## Task brief
Please repeat the whole listing exactly, but leave out any picture it holds.
━━━━━ Records for this exercise
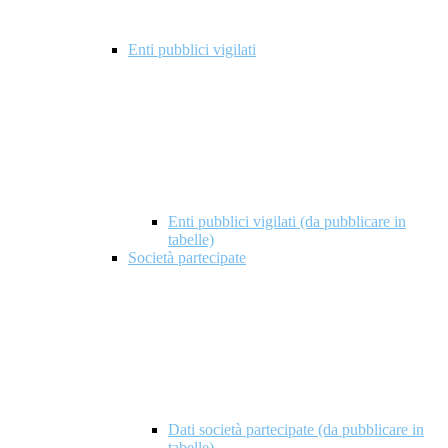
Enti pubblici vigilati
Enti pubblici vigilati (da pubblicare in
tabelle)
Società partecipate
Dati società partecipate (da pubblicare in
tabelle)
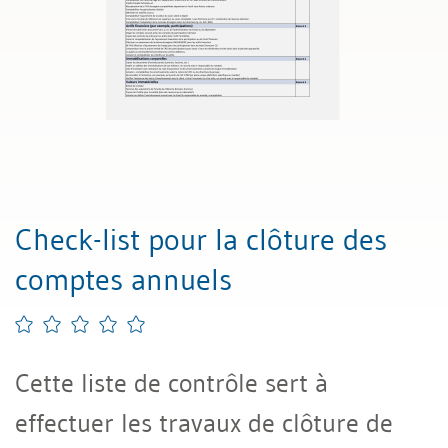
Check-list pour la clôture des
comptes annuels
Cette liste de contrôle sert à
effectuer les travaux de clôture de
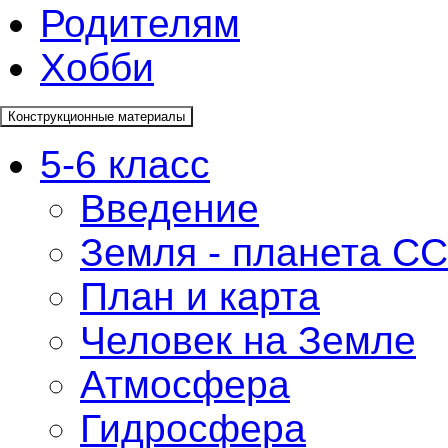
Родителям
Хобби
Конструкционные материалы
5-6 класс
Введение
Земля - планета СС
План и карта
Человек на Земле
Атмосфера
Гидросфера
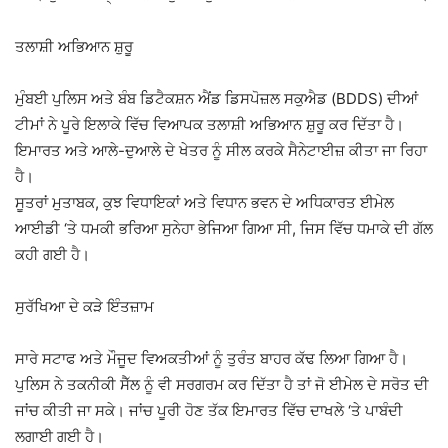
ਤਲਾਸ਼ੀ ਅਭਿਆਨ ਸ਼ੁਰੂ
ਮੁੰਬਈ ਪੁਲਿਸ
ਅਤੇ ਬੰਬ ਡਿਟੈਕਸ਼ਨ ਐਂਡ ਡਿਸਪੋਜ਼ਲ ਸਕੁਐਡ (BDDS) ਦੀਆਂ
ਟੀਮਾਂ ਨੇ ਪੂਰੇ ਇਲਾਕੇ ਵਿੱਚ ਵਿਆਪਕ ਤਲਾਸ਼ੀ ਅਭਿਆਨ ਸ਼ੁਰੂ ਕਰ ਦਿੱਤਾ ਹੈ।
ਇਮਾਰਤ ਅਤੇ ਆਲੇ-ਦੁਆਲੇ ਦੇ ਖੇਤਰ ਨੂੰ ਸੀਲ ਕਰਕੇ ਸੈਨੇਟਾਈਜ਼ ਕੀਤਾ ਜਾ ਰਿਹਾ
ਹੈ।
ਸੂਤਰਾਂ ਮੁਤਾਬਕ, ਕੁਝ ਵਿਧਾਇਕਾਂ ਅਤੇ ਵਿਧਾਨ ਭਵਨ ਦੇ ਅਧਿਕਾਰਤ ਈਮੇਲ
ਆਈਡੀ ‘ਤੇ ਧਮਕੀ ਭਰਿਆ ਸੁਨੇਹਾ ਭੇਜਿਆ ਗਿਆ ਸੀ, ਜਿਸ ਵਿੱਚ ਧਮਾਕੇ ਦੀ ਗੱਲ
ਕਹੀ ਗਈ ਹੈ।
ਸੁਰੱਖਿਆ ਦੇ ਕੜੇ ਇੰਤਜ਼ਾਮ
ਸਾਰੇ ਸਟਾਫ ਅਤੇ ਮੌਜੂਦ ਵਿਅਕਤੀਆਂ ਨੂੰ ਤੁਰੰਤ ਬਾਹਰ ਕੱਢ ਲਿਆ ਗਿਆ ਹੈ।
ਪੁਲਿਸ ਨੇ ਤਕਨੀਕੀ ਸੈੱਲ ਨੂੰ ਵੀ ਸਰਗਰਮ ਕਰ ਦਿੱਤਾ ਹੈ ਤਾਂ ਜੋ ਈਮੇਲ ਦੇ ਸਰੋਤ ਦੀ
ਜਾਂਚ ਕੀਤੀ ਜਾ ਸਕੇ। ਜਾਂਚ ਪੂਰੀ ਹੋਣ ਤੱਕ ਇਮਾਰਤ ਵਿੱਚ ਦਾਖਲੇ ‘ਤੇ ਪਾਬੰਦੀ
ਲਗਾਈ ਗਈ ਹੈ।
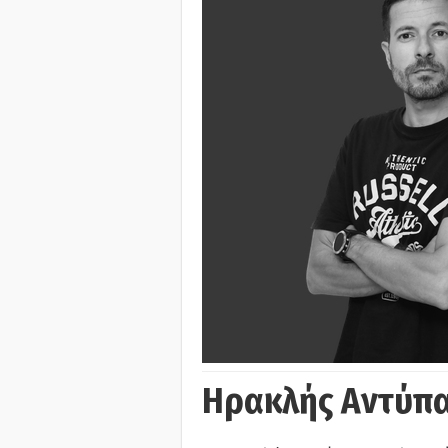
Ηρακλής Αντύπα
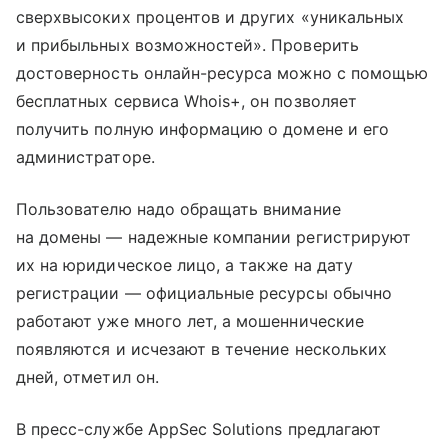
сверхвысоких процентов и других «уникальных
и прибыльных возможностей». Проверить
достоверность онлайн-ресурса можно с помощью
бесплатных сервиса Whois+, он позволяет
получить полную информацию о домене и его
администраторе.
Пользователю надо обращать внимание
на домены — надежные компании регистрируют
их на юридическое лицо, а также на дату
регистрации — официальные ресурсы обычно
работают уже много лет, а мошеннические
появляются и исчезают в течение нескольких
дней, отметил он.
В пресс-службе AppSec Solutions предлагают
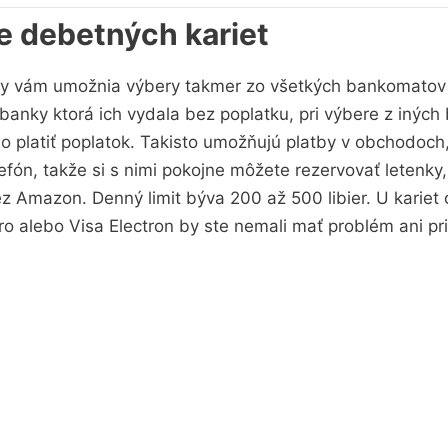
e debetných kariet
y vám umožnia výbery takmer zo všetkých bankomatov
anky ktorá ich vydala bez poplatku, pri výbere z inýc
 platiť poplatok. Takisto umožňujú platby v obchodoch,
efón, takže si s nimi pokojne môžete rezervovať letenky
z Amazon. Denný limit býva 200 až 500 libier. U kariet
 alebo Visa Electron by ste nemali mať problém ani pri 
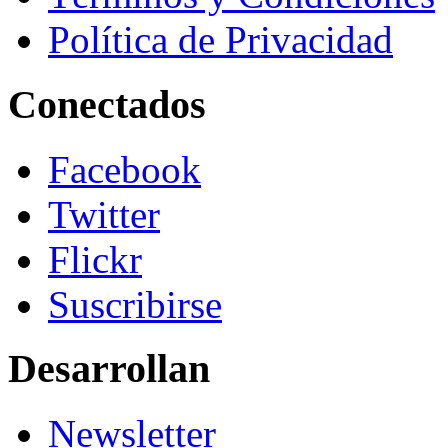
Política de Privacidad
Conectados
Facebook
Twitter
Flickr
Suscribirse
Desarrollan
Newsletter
━━━━━━━━━━
## Solution to this exercise
Enti pubblici vigilati
Enti pubblici vigilati (da pubblicare in
tabelle)
Società partecipate
Dati società partecipate (da pubblicare in
tabelle)
Check-list pour la clôture des
comptes annuels
Cette liste de contrôle sert à
effectuer les travaux de clôture de
Родителям
Хобби
Конструкционные материалы
5-6 класс
Введение
Земля - планета СС
План и карта
Человек на Земле
Атмосфера
Гидросфера
ਤਲਾਸ਼ੀ ਅਭਿਆਨ ਸ਼ੁਰੂ
ਮੁੰਬਈ ਪੁਲਿਸ
ਅਤੇ ਬੰਬ ਡਿਟੈਕਸ਼ਨ ਐਂਡ ਡਿਸਪੋਜ਼ਲ ਸਕੁਐਡ (BDDS) ਦੀਆਂ
ਟੀਮਾਂ ਨੇ ਪੂਰੇ ਇਲਾਕੇ ਵਿੱਚ ਵਿਆਪਕ ਤਲਾਸ਼ੀ ਅਭਿਆਨ ਸ਼ੁਰੂ ਕਰ ਦਿੱਤਾ ਹੈ।
ਇਮਾਰਤ ਅਤੇ ਆਲੇ-ਦੁਆਲੇ ਦੇ ਖੇਤਰ ਨੂੰ ਸੀਲ ਕਰਕੇ ਸੈਨੇਟਾਈਜ਼ ਕੀਤਾ ਜਾ ਰਿਹਾ
ਹੈ।
ਸੂਤਰਾਂ ਮੁਤਾਬਕ, ਕੁਝ ਵਿਧਾਇਕਾਂ ਅਤੇ ਵਿਧਾਨ ਭਵਨ ਦੇ ਅਧਿਕਾਰਤ ਈਮੇਲ
ਆਈਡੀ ‘ਤੇ ਧਮਕੀ ਭਰਿਆ ਸੁਨੇਹਾ ਭੇਜਿਆ ਗਿਆ ਸੀ, ਜਿਸ ਵਿੱਚ ਧਮਾਕੇ ਦੀ ਗੱਲ
ਕਹੀ ਗਈ ਹੈ।
ਸੁਰੱਖਿਆ ਦੇ ਕੜੇ ਇੰਤਜ਼ਾਮ
ਸਾਰੇ ਸਟਾਫ ਅਤੇ ਮੌਜੂਦ ਵਿਅਕਤੀਆਂ ਨੂੰ ਤੁਰੰਤ ਬਾਹਰ ਕੱਢ ਲਿਆ ਗਿਆ ਹੈ।
ਪੁਲਿਸ ਨੇ ਤਕਨੀਕੀ ਸੈੱਲ ਨੂੰ ਵੀ ਸਰਗਰਮ ਕਰ ਦਿੱਤਾ ਹੈ ਤਾਂ ਜੋ ਈਮੇਲ ਦੇ ਸਰੋਤ ਦੀ
ਜਾਂਚ ਕੀਤੀ ਜਾ ਸਕੇ। ਜਾਂਚ ਪੂਰੀ ਹੋਣ ਤੱਕ ਇਮਾਰਤ ਵਿੱਚ ਦਾਖਲੇ ‘ਤੇ ਪਾਬੰਦੀ
ਲਗਾਈ ਗਈ ਹੈ।
Ηρακλής Αντύπα
сверхвысоких процентов и других «уникальных
и прибыльных возможностей». Проверить
достоверность онлайн-ресурса можно с помощью
бесплатных сервиса Whois+, он позволяет
получить полную информацию о домене и его
администраторе.
Пользователю надо обращать внимание
на домены — надежные компании регистрируют
их на юридическое лицо, а также на дату
регистрации — официальные ресурсы обычно
работают уже много лет, а мошеннические
появляются и исчезают в течение нескольких
дней, отметил он.
В пресс-службе AppSec Solutions предлагают
e debetných kariet
y vám umožnia výbery takmer zo všetkých bankomatov
anky ktorá ich vydala bez poplatku, pri výbere z inýc
 platiť poplatok. Takisto umožňujú platby v obchodoch,
efón, takže si s nimi pokojne môžete rezervovať letenky
z Amazon. Denný limit býva 200 až 500 libier. U kariet
 alebo Visa Electron by ste nemali mať problém ani pri 
Política de Privacidad
Conectados
Facebook
Twitter
Flickr
Suscribirse
Desarrollan
Newsletter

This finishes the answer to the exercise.